The next step for Google Translate?
Anyone who needs a quick translation from one language to another now has a few online assists, notably Google Translate. The computerized translation is not always beautiful, but in many cases it will get the sense across.
Researchers from Dartmouth College and Indiana University were working on a project to improve such computer-generated translations when they discovered a way of translating words within a single language—from one style to another. The Dartmouth-Indiana team developed a style-translation algorithm and used 34 English language versions of the Bible to train and test the system.
Style is that elusive quality—in writing, music, art or personal conduct—that distinguishes one person from another. It’s the quality that allows a person to easily recognize that the singer whose voice is now coming across the radio airwaves is, say Neil Diamond, or Bob Dylan, or Frank Sinatra. It’s what allows a visitor to an art gallery to realize he’s currently in the hall of the French Impressionists, rather than the Cubists.
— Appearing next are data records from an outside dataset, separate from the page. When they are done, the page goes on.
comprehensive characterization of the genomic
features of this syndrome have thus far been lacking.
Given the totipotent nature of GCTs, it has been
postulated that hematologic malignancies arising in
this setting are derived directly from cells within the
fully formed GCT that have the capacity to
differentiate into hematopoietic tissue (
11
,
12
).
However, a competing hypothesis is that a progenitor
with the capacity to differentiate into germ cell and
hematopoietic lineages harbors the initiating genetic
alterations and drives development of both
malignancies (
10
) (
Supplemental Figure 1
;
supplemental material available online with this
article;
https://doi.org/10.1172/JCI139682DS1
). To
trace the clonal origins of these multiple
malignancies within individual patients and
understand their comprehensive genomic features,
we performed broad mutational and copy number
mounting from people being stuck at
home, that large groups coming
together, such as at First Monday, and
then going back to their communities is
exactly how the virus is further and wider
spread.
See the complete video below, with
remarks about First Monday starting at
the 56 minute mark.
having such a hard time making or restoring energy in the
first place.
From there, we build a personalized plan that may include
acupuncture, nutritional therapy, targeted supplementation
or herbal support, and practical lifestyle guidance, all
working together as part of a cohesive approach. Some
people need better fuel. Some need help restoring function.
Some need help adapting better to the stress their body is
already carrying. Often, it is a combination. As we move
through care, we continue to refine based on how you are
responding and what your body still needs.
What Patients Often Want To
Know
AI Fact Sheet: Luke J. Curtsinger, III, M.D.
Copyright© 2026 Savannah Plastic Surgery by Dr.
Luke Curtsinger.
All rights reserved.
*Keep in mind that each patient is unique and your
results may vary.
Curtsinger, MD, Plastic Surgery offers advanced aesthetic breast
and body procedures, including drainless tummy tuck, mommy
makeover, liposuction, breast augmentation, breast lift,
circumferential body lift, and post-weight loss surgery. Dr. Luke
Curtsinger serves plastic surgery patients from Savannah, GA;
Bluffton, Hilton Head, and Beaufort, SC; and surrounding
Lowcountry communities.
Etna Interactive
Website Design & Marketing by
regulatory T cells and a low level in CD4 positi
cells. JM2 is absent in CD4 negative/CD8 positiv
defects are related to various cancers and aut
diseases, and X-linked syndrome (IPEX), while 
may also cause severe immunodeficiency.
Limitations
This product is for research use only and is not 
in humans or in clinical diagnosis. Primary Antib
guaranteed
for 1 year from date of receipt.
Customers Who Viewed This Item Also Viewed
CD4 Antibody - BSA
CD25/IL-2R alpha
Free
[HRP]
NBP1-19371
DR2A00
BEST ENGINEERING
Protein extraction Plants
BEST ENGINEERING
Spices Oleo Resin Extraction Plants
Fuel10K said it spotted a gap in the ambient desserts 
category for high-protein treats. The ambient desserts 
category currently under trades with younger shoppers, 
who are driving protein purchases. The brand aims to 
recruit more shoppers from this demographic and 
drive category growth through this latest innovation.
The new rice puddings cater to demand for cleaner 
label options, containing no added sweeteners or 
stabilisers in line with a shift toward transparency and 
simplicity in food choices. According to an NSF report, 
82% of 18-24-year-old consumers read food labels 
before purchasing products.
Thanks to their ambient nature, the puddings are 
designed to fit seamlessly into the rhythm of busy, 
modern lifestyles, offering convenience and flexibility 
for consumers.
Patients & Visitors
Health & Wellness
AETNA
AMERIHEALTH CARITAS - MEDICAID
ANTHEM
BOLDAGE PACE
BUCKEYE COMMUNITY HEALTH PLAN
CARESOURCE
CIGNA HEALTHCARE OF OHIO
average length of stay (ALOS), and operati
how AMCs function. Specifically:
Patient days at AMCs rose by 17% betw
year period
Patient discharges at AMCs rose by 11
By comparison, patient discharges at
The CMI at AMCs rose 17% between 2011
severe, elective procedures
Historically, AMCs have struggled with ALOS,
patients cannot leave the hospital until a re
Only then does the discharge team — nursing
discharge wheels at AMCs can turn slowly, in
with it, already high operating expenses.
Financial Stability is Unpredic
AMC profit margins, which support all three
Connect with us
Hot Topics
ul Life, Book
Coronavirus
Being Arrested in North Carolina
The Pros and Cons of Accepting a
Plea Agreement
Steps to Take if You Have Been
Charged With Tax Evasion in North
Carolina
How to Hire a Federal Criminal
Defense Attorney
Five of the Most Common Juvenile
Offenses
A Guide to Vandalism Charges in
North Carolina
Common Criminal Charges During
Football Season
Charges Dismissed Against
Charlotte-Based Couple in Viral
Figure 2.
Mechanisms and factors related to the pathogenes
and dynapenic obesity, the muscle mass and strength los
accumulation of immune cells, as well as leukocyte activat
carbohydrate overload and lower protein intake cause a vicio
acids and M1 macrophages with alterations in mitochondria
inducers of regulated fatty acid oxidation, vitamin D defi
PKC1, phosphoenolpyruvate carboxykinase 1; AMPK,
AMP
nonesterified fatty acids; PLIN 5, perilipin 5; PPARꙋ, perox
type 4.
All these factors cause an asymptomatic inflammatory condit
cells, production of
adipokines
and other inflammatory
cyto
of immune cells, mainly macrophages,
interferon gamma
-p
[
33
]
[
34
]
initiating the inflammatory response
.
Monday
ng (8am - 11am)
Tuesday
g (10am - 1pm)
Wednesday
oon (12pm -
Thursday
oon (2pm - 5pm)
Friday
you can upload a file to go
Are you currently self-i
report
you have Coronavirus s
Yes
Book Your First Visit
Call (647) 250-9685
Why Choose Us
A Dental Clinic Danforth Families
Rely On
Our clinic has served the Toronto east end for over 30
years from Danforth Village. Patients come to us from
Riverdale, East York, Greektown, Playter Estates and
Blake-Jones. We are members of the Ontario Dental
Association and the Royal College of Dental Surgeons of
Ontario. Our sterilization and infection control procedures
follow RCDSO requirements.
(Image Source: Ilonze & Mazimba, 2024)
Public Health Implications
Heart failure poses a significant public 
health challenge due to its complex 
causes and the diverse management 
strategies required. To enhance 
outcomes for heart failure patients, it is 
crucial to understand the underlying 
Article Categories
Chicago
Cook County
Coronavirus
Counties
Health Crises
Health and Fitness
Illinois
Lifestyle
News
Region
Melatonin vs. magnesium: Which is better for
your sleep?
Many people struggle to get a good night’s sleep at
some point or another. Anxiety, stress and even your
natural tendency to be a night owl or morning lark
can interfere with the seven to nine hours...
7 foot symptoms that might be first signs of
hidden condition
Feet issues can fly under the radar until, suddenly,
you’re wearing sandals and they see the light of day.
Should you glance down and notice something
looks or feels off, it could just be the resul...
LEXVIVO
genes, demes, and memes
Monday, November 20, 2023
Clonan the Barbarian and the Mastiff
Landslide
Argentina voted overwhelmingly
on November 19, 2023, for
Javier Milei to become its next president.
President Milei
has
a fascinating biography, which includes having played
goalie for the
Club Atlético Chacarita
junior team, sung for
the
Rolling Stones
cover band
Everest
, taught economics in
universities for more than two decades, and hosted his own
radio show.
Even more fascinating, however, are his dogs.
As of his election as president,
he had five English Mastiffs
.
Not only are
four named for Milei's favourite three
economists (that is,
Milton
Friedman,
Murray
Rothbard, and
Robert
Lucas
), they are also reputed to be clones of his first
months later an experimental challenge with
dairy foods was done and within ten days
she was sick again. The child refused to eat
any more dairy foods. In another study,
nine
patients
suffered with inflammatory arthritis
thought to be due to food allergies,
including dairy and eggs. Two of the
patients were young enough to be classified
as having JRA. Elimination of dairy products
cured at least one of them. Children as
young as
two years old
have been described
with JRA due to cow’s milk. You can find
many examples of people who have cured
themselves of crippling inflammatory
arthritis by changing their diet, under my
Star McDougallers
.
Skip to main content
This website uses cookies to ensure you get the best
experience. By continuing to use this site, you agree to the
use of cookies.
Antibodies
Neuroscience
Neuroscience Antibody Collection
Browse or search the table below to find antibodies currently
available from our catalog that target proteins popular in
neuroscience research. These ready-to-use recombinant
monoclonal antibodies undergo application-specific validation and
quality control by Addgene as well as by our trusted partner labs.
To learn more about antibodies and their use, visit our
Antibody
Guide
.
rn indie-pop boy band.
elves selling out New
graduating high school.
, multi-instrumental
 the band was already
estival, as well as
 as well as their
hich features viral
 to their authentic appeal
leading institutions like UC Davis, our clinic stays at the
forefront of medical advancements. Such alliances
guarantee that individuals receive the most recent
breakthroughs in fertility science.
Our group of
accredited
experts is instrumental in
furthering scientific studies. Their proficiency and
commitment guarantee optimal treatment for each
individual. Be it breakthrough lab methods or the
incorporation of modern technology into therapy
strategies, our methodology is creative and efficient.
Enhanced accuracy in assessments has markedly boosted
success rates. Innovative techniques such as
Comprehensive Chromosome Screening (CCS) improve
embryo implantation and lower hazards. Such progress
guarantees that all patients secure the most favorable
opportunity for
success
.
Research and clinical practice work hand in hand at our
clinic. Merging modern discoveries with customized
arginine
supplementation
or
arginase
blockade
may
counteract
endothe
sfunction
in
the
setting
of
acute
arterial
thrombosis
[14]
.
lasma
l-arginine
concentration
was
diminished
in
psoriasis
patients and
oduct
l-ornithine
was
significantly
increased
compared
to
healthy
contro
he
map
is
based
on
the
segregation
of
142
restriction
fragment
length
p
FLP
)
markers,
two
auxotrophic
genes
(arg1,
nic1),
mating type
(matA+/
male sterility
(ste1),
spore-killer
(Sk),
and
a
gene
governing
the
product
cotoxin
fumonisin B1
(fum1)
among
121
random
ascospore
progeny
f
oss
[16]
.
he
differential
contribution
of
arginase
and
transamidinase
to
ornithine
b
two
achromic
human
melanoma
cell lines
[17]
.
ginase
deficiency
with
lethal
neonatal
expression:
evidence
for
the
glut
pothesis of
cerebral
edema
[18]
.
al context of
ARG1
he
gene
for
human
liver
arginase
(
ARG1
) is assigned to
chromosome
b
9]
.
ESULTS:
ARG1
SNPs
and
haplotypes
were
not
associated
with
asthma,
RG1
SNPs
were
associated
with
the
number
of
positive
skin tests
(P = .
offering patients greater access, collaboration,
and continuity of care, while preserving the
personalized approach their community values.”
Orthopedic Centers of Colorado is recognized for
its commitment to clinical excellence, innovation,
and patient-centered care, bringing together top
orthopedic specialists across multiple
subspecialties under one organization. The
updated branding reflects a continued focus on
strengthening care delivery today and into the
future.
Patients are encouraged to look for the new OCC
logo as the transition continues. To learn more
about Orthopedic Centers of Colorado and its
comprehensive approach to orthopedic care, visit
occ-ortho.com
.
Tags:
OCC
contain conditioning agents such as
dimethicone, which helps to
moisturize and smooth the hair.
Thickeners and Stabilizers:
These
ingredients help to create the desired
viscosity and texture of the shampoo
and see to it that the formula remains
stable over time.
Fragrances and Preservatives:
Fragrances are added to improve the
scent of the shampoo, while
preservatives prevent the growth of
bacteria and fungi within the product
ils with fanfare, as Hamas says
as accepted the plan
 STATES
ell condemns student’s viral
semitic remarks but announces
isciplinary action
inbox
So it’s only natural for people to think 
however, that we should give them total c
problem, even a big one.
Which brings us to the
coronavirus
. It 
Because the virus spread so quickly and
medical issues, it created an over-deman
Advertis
In writing, style has a lot to do with the length of sentences, the choice of vocabulary to describe things or feelings, and the turn of a phrase.
The goal of Dartmouth-Indiana’s work was “to see if we could basically use the translation framework to do some form of style translation,” said Dartmouth math and computer science professor Dan Rockmore.
The researchers chose the Bible for the study because it is perhaps the most annotated and indexed literary text in existence, wrote Joel Shurkin at Inside Science:
It comprises 31,000 verses and enabled the construction of 1.5 million unique pairings of words from one version with words from other versions, which provided data needed for training the system. For instance, Genesis 1:1 in one Bible translation matches Gen. 1:1 in all the others. However, using the Bible as the texts—or corpus—with which to train and test the system may be a weakness in the study, said Shlomo Argamon, a forensic linguist and computer scientist at the Illinois Institute of Technology in Chicago. It has multiple styles, sometimes within one book. “You have the prophetic books, some of which are full of very high poetry, and stories about marrying prostitutes. You have Proverbs, which itself has multiple styles,” he said.
The texts were fed into two algorithms—a statistical machine translation system called “Moses” and a neural network framework commonly used in machine translation, “Seq2Seq,” Dartmouth explained in a press release.
Possible applications of these algorithms include rendering texts readable that normally are not, like a program that translates a legal document into lay language or makes a work of English literature understandable to someone who is learning English as a second language or is too young to understand many of the words, Shurkin suggested.
The research is published in the journal Royal Society Open Science.